The beady green eye of Kevin Spacey on the programme lying beside the computer keeps goading me not to forget this production, Like Shakespeare’s Richard of Gloucester that eye insists on being noticed.
The show of course has been and gone. It did not quite soar but there was a deal of satisfaction in seeing such a full version played with thought and gusto.
The attraction was seeing how the star of American Beauty could deal with a stage performance. He has chosen to put his energies into London’s Old Vic in recent years and he would not be the only actor in the world working successfully in both theatre and film. Director Sam Mendes likewise operates in both worlds. Well, why not? It might be said that film needs the stage to keep certain skills robust. Or that film provides the income to do what you want in the theatre.

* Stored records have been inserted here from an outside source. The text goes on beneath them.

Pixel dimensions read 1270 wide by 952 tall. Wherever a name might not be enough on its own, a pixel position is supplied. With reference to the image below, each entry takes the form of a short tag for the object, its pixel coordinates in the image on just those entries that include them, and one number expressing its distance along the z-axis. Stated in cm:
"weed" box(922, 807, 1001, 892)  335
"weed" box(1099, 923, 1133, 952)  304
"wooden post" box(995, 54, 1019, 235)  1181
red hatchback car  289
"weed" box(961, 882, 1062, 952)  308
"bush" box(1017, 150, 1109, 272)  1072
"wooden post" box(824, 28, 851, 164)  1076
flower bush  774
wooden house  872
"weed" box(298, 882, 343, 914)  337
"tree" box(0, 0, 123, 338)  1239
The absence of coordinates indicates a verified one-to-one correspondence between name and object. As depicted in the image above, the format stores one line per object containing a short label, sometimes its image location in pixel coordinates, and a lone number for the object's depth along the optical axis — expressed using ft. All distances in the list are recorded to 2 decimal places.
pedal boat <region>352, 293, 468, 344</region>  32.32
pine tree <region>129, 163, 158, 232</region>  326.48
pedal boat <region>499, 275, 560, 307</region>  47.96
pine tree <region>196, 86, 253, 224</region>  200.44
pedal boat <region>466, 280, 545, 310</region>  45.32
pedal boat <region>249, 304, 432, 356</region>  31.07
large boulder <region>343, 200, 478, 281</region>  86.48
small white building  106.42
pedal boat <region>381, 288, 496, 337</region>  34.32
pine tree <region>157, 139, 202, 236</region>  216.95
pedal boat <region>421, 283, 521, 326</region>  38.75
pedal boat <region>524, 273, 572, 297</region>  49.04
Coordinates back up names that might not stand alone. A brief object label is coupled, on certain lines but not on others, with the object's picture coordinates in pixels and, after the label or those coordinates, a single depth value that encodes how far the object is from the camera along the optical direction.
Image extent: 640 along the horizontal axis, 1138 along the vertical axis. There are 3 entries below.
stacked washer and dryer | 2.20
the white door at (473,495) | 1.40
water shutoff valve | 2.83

(Look up the career of Shakespearean Charlton Heston and see why he did clunkers like Earthquake. Then savour his Player King in Kenneth Branagh’s Hamlet)
Spacey certainly gave us a Richard of evil presence and charm but his performance was not free of vocal problems, of which more later.
The set with its moving walls, projections of characters’ names and surrounding row of back lit opening and closing doors was a player on its own. The play’s opening word ‘NOW’ dominated the upstage as the audience came in. Immediacy, action, want it now, first word in the play, no thought of future consequences – Richard is full of all of this and Spacey’s Richard, hobbled by an elaborate caliper, clearly enjoyed showing us an unprincipled rise to power.
Excellent support from a ghostly bag lady of a Queen Margaret (Gemma Jones) haunting her old enemies with truthful observations on their characters and actions and marking each door with a cross as another one exits, doomed by Richard.
The wooing of Lady Anne (Annabel Scholey) fell a little short of the necessary tension but the later joining of Anne with Queen Margaret, Queen Elizabeth (Haydn Gwynne) and the Duchess of York (Maureen Anderman) for the great operatic grieving and cursing sequences was intense and hypnotic.
The show benefitted greatly from a Buckingham of cheerful personality in Chuk Iwuji, delighting in Richard’s machinations until the moment he is asked to kill the two little princes in the Tower, and from a lovely guilt obsessed Clarence in Chandler Williams.
And behind it all was the insistent and disturbing aural landscape provided by composer Mark Bennett.
Spacey’s voice in the vast barn of the Lyric did not always have the stamina it needed for a Richard that came in well over the 3 and a half hour mark. He was momentarily hoarse early on and definitely hoarse toward the end, having, I think, given the ghost nightmares before Bosworth rather more than his all. He certainly knows his way around a stage but the Lyric is a monster and you need staying power for Shakespeare and a capacity to always have something in reserve. (Wonder how it would have gone in the much more Shakespeare friendly Canberra Playhouse?)
However, the absorbing nature of a production that tackled pretty well the full text made being there very worthwhile. Even the Scrivener (Isaiah Johnson) who is a (usually cut) spit and a cough in Act III Scene vi was allowed to appear, the clear voice of an honest citizen seeing through the plotting.
The Lyric itself seemed to be having difficulties with a show that was not a big musical. The ushers at the Sunday matinee were giving out finishing times somewhat short of what actually occurred and the people next to me bolted moments before Bosworth, clearly needing to be on the way to somewhere else. The woman next to me dashed for a plane at the end. Why the two in front of us had gone by interval was any one’s guess (I would guess the show was not American Beauty) but the many empty seats upstairs were in need of a thorough papering with people who wanted to see Shakespeare. (Or a well promoted student rush)
Perhaps such a barn needed a barnstormer.